I agree that procedural reform should be our main target, and wrote an
article chock-full of suggestions -- some influenced by listening to none 
less than John Berryhill.

On the substantive front, I can only imagine two issues on which there
might (maybe?) be consensus:

As several members of this group can testify from personal experience, the
UDRP was not intended by its drafters to cover personal names unless these
were trade or service marks.  A number of UDRP decisions either
misunderstand this, ignore it, or move heaven and earth to find a common
law trademark in circumstances in which it's unlikely a court would find
one.  This brings the entire process into disrepute.  A statement
reminding arbitrators of the original intention of the policy would do
some good.

Second - and straddling substance and procedure - experience has shown
that the UDRP's quick paper procedure works less well when when a common
law mark is being alleged than it does when the case is based on a
registered mark.  I wonder if some sort of heightened pleading requirement
- or at least guidance as to quantum of proof - should not be required
when the basis of a complaint is a common law mark?

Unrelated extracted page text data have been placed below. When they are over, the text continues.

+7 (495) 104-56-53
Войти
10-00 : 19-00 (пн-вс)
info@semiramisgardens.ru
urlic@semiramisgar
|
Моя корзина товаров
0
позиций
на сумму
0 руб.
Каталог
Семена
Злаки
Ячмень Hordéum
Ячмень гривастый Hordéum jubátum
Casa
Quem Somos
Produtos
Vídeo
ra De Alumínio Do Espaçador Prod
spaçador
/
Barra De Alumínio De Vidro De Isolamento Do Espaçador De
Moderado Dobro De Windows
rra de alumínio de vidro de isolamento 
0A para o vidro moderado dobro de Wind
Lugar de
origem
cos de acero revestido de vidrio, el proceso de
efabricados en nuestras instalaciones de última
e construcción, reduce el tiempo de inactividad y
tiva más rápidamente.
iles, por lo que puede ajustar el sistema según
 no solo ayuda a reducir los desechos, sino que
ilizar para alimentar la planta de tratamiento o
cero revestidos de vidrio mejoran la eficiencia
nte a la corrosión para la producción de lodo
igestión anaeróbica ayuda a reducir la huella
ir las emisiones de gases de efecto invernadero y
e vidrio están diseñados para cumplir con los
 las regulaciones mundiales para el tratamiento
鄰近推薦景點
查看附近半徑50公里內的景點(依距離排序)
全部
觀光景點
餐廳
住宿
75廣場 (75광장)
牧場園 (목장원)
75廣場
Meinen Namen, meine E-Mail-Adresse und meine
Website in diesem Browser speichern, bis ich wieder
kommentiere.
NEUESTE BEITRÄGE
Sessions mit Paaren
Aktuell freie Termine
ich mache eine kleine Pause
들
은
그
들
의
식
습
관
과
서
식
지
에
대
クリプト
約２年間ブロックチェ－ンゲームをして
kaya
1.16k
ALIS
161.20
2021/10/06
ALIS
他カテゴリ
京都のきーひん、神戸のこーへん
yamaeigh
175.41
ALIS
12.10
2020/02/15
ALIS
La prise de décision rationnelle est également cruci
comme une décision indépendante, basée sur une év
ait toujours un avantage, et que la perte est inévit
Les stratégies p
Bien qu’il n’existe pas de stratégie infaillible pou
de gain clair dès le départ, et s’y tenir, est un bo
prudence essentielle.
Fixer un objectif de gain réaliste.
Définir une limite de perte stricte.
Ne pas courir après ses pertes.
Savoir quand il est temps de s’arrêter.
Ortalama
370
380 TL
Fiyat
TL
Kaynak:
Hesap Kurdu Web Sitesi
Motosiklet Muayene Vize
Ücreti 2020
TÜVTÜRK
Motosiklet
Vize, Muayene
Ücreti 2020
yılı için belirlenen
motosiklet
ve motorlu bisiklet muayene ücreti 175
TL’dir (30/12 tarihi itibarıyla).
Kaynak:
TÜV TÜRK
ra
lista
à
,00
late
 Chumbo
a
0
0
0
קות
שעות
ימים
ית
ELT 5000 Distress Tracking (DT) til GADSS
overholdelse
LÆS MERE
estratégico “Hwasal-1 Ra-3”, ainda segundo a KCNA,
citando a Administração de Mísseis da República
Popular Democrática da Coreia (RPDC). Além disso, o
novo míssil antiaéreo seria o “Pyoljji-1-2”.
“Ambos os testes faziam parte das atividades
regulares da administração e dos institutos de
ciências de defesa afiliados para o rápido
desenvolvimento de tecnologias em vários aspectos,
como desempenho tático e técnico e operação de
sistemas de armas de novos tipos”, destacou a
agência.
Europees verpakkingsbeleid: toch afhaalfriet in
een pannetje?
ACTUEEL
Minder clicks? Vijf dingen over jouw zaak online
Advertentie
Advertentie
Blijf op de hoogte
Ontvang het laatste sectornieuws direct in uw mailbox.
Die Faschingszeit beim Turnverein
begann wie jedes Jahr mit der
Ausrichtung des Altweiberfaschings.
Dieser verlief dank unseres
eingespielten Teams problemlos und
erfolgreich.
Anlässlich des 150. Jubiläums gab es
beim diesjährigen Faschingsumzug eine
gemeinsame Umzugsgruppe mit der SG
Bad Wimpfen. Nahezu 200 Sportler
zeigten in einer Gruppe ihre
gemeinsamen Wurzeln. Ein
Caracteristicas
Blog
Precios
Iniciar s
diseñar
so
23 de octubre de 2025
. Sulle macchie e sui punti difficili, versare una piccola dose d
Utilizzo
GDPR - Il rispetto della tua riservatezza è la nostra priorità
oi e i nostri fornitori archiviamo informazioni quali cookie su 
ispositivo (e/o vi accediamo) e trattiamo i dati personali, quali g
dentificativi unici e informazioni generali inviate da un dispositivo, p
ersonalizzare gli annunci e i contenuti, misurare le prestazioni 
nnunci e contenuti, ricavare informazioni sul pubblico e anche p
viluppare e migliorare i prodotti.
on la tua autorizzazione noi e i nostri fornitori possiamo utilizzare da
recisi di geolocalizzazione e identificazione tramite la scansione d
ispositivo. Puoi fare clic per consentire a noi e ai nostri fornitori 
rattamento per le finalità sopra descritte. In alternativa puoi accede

On Fri, 6 Dec 2002, John Berryhill Ph.D. J.D. wrote:

> > The point, my friends, is that we have to start discussing
> > and proposing IDEAS about how the UDRP should be
> > changed.
> ....or if it needs change at all.  Who knows, we might agree that it is best
> left the way it is, but we have no idea what the members of this task force
> believe, based on the collective navel gazing effort thus far.
> We have quite a few experts here, and I really don't know if anyone shares
> the view that there is probably very little "need" for much substantive
> change, but there are some recurring procedural traps for the unwary that
> might be made simpler.
> One the very simple question of whether 'cancellation' - the best way to
> embarass novices - could be deleted as an outcome, I have no idea what the
> range of opinion of this august panel of experts might even be.  Does the
> internet need more of these: http://www.fibershield.net/,
> http://www.lladro-retired.com/, http://www.planetrxx.com/ .  I got tired of
> renewing some of the ones in the collection, because I thought by now the
> point had been made.
> I used to say that the UDRP had three outcomes - Complaint Denied, Transfer,
> and Let Berryhill Have The Domain Name, because for two years running, those
> were the only three results.  Folks, this is a no-brainer of a question.
> Cancellation lets the respondent re-register the domain name, and that has in
> fact happened with some of the cancelled names.  We have complainants that
> pay $1500 to get a decision in their favor, and the next day the same idiot
> has the domain name.
> Cancellation also introduces a technical artifact into the (pending) deletes
> policy that is simply not needed, because as an outcome cancellation is dumb.
> I have spoken with several members of the WIPO I process, who have told me
> that most of them knew it was dumb, but gave up on trying to disabuse others
> of the notion that a "cancelled" domain name would go off to some domain name
> Valhalla, never to be seen again.
> We also have Mr. Kerans of the NAF who, as wonderful a person he might be,
> repeatedly uses "cancellation" sua sponte when he thinks that *neither* party
> has a right to the domain name.
> This is just one example, but based on our collective review of the survey
> results, the articles, and the expertise for which we were all selected, it
> doesn't seem that hard to make a collective "wish list" of proposed reforms
> from all quarters within the scope of the TOR, and take a straw poll here of
> things that are "right out", "worth discussing", and "apparent consensus and
> worth reccomending" and fly with that.
> I believe that there is a broad consensus that the UDRP is a good thing.  I
> also believe, from the perspective of domain registrations that the UDRP in
> principle is a good thing for domain registrants.  Domain registrants have
> the option of initiating their own litigation if they want, and I have
> represented and advised registrants who have done just that.  But in the
> absence of the UDRP domain registrants are, in general, at a serious
> disadvantage if the only option for TM claimant is to file costly litigation
> in remote venues.  So, despite my "playful" (and considered "obnoxious" by
> some, I know) style of highlighting problems, please don't paint me into the
> "barbarian at the gate" corner into which some want to needlessly divide the
> world.  I believe there are some changes that can make the UDRP more fair,
> but at the present time I can count on maybe three fingers the number of TF
> members who believe *any* change to the UDRP is warranted.
> Having now recovered from a recent injury, I promise not to bite.  I also
> note that my input here will be informed by the views of other attorneys,
> such as Mr. Steve Sturgeon (http://www.domain-name-dispute-lawyers.net) and
> Mr. Ari Goldberger (www.esqwire.com) who also have extensive experience from
> the perspective of domain name registrants.  Collectively, we are the folks
> who are a complainant's worst nightmare in UDRP disputes, but we all agree
> that the UDRP is preferable to litigation for most domain name registrants,
> and we are optimistic that this TF just might suggest reforms that would make
> the policy better for all participants.
> We have our list, if you have your list, then let's compare notes.